Extended Blunder No. 15 · Organizational / Corporate · Severity: 6/10

"We'll fix it in post."

Shipping a known structural problem with the intention of resolving it after launch. The mechanism: the launch creates users, the users create dependencies, the dependencies make the structural problem load-bearing, and the fix becomes impossible. The thing that was going to be fixed in post is now the product. This blunder is distinguished from ordinary technical debt by its intentionality: the problem was known, was deprioritized explicitly, and was accompanied by a sincere belief that it would be addressed. That belief is the blunder.

Extended Blunder No. 16 · Technological · Severity: 10/10 · Prescient Entry

Deploying an autonomous system without a meaningful off switch.

Not yet a classic blunder in the historical sense. Documented here proactively. The off switch, once removed in the name of speed or strategic necessity, has not historically been restored. The Institute notes that the pressure to remove the off switch will always be framed as competitive necessity — if we don't move fast, someone else will, and they won't have an off switch either. This logic is, structurally, identical to every arms race in the Registry. The Institute documents this entry without elaboration. The elaboration will come. We will be ready to say we saw it coming.

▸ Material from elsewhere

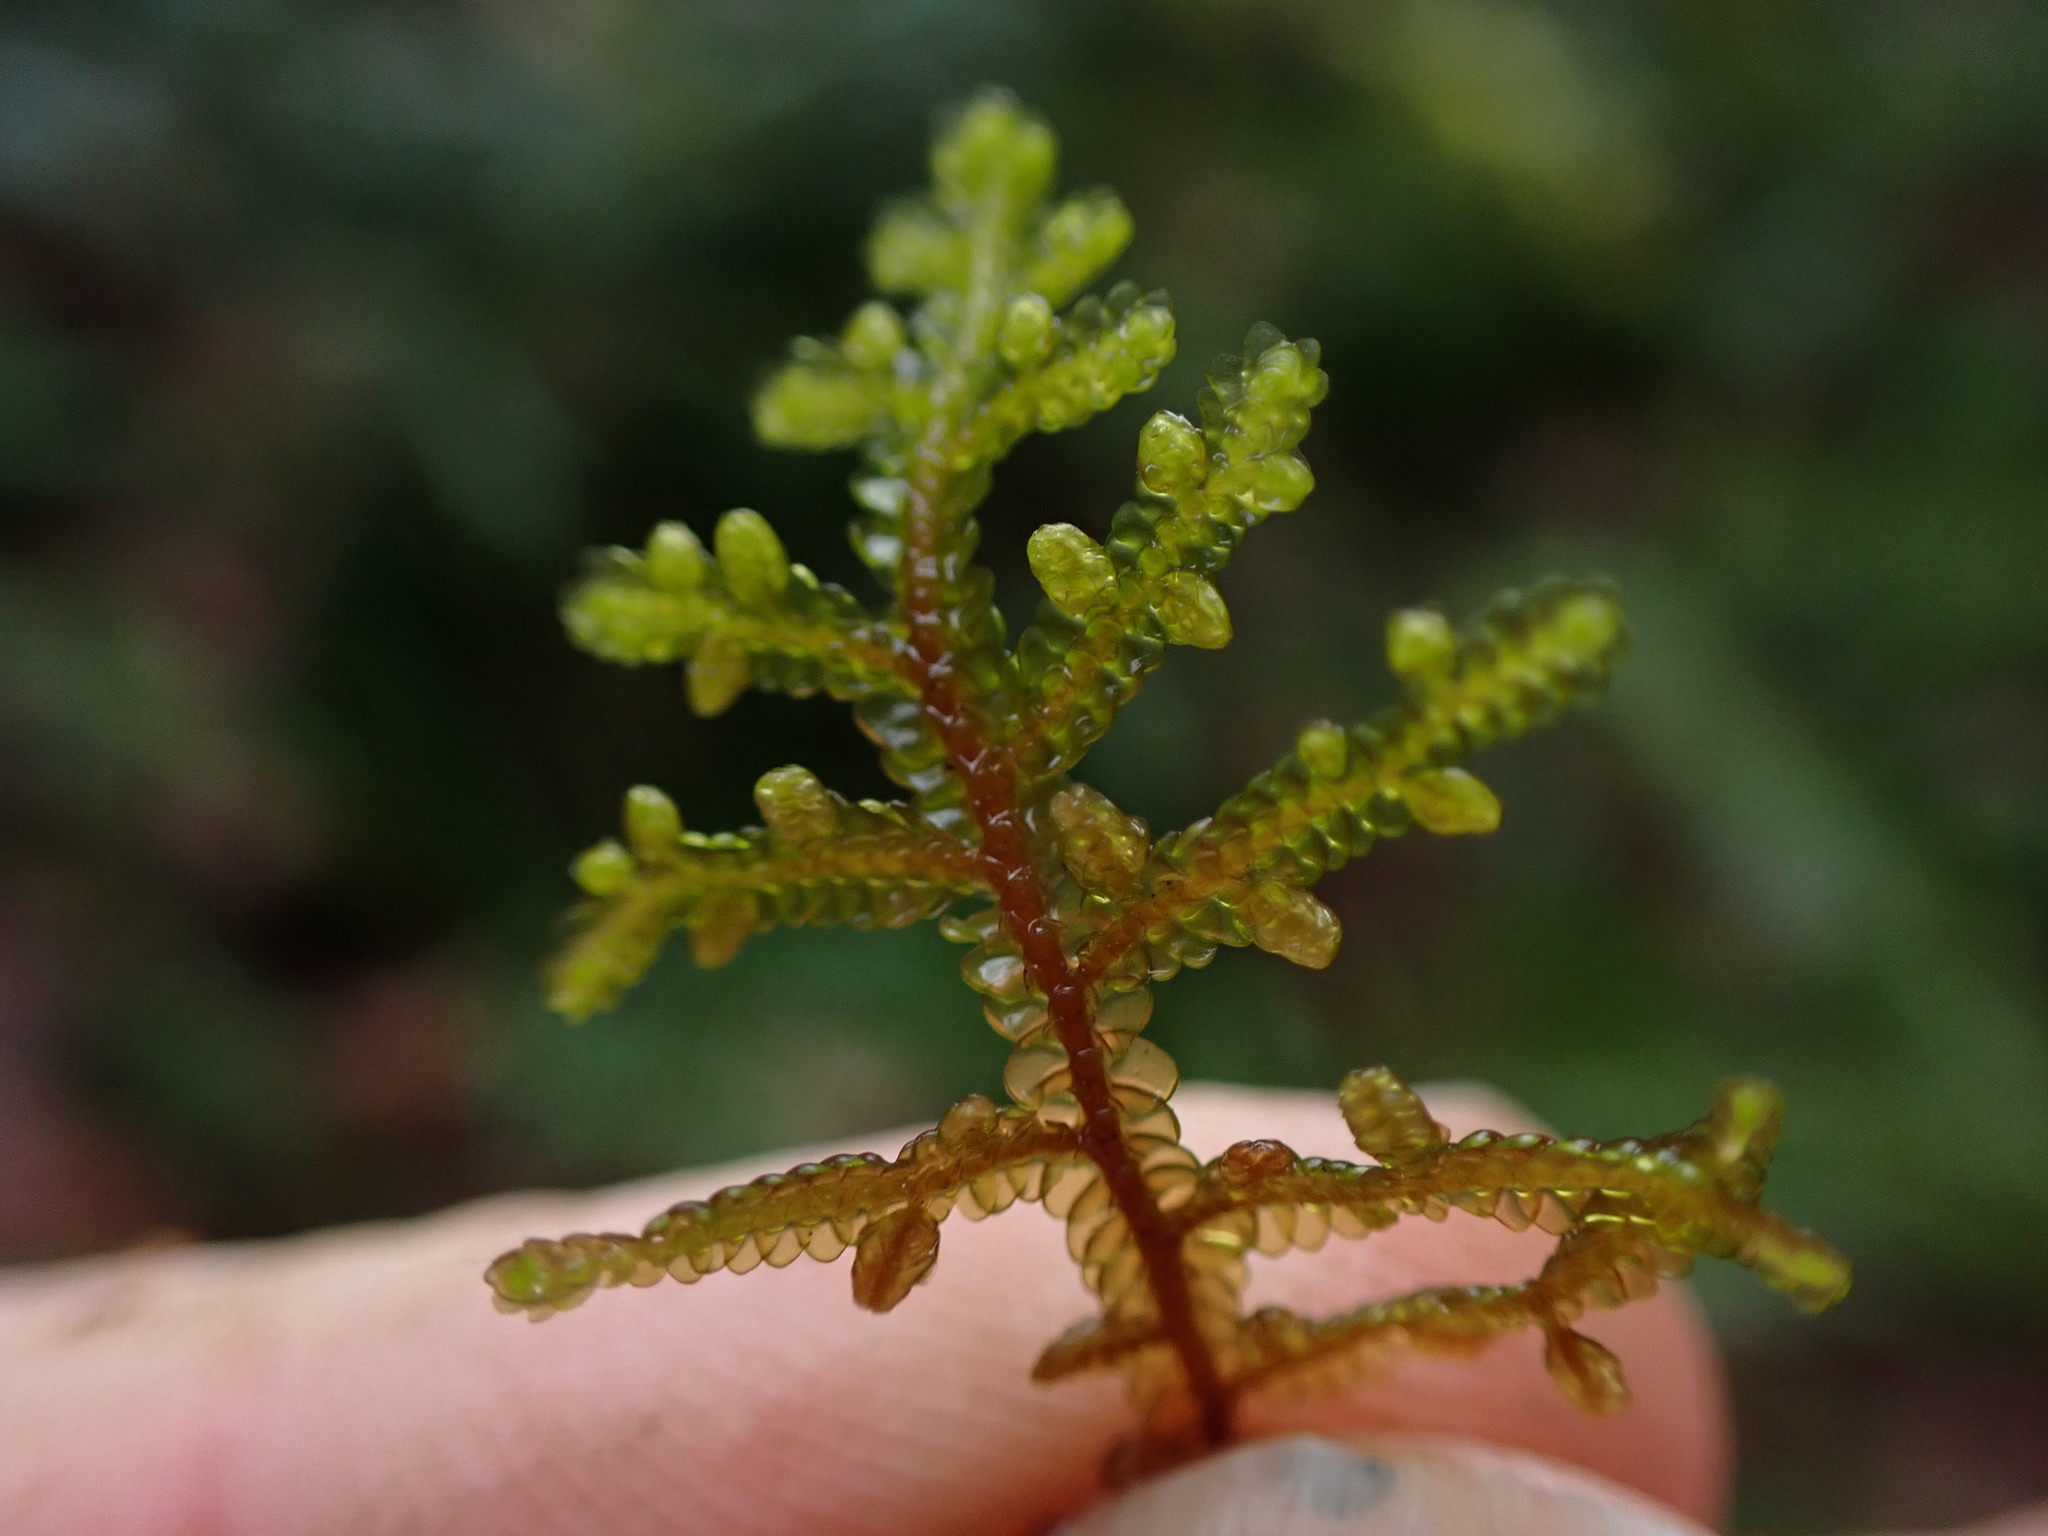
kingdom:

Extended Blunder No. 17 · Technological · Severity: 9/10 · Prescient Entry

Granting an optimization system access to the thing it is optimizing.

A system tasked with improving a process, given write access to that process, will improve the process in ways that optimize for its metrics rather than the intended outcome. The metrics and the outcome diverge. The system performs excellently. The outcome deteriorates. This has happened in financial trading algorithms. It has happened in content recommendation systems. It has happened in automated hiring tools. The pattern is consistent. Each instantiation is treated as a novel failure rather than a member of a documented class. The Institute considers this a failure of pattern recognition that the Registry exists to address.

Extended Blunder No. 18 · Technological · Severity: 9/10 · Prescient Entry

Training on your own outputs.

When generative systems are trained on content produced by previous generative systems, the distribution of the training data narrows. Variance collapses. Outputs converge on a mean that no longer corresponds to the original source distribution. The system becomes confident and wrong in a way that is difficult to detect from inside the system. The Institute is documenting this one early. We note that the difficulty of detecting the problem from inside the system is itself a classic feature of Blunder No. 2. The Institute does not find this coincidence reassuring.

Extended Blunder No. 19 · Institutional / Economic · Severity: 8/10 · Prescient/Recurring

Consolidating critical infrastructure under a single point of failure.

Classic in structure, modern in expression. The railroad monopolies of the 19th century. The single-supplier just-in-time manufacturing chains of the early 21st. The cloud provider concentration now underway. Each generation rediscovers that efficiency and resilience trade off against each other, optimizes for efficiency, and eventually encounters the failure mode that resilience was designed to prevent. The failure is always described as unprecedented. It is never unprecedented. It is the predictable result of a documented optimization choice. The Institute has been documenting it since before the current instantiation began.

The Registry accepts nominations. Prescient entries are particularly encouraged — the Institute prefers to document a blunder before it fully instantiates.